Atreverse a soñar es para valientes. Se dice: soñar no cuesta nada, pero emprender ese sueño cuesta todo. Pero de seguro valdrá la pena el sacrificio que hagamos para hacer realidad nuestro sueño.
Quiero compartir algunos consejos para asegurarnos de que nuestro sueño va por buen camino; debemos soñar, pero soñar bien.

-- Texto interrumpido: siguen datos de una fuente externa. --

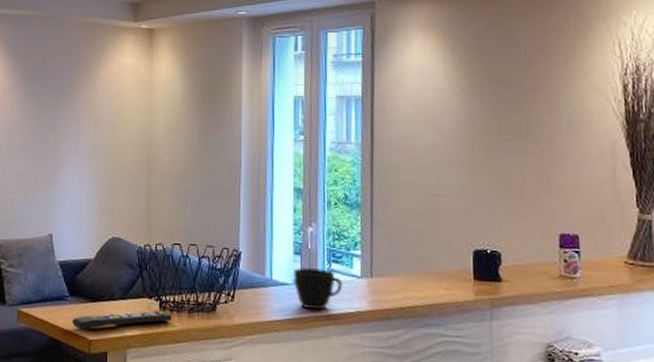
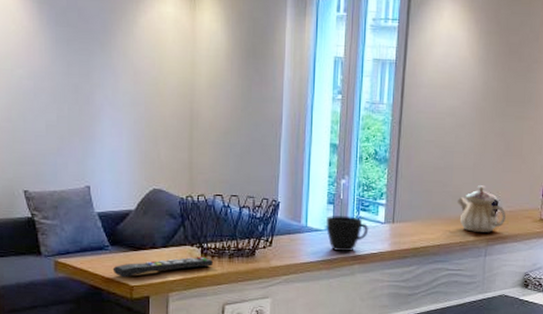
teapot: none [449,232,514,291] -> present [458,184,507,232]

Por esto se hace necesario que pongamos a Dios por encima de nuestros sueños. Recuerda que no todos los sueños son buenos, también tenemos pesadillas.
Si nuestros sueños están bajo la voluntad de Dios, entonces será un buen sueño.
Para soñar bien necesitamos:
- Asegurarnos de que nuestros sueños estén bajo la voluntad de Dios.
- Buscar en oración los consejos sabios del Espíritu Santo.
- Apasionarnos con los sueños que tenemos, una vez sean avalados por Dios.
- Compartir nuestros sueños, con aquellos que son mentores, que conocen a Dios y quieren vernos crecer.
- Nunca tirar la toalla (rendirnos)
Así que empieza a soñar y asegúrate que esté dentro de su voluntad. Dios se encargará, con tu disposición y entrega, de volverlo realidad.